▶ Your instructions: Can you print the text of the records below word for word, leaving the pictures out?

▶ Given records:

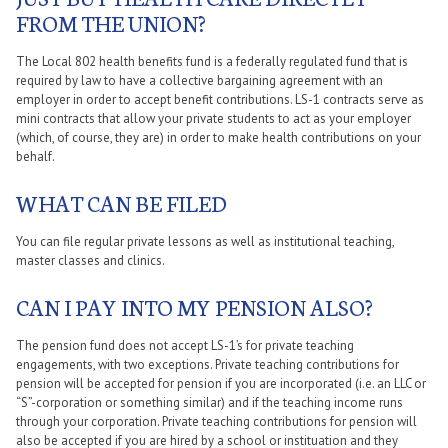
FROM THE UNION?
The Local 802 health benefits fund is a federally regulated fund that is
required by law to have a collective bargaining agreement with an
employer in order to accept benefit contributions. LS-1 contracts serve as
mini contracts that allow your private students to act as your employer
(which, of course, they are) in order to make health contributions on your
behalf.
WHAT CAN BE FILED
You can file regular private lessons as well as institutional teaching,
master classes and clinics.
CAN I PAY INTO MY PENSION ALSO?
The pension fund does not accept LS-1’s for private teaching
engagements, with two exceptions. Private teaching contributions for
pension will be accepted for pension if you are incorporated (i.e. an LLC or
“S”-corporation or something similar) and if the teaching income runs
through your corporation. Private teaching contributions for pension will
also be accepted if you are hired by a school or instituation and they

▶ Solution to the exercise:
FROM THE UNION?
The Local 802 health benefits fund is a federally regulated fund that is
required by law to have a collective bargaining agreement with an
employer in order to accept benefit contributions. LS-1 contracts serve as
mini contracts that allow your private students to act as your employer
(which, of course, they are) in order to make health contributions on your
behalf.
WHAT CAN BE FILED
You can file regular private lessons as well as institutional teaching,
master classes and clinics.
CAN I PAY INTO MY PENSION ALSO?
The pension fund does not accept LS-1’s for private teaching
engagements, with two exceptions. Private teaching contributions for
pension will be accepted for pension if you are incorporated (i.e. an LLC or
“S”-corporation or something similar) and if the teaching income runs
through your corporation. Private teaching contributions for pension will
also be accepted if you are hired by a school or instituation and they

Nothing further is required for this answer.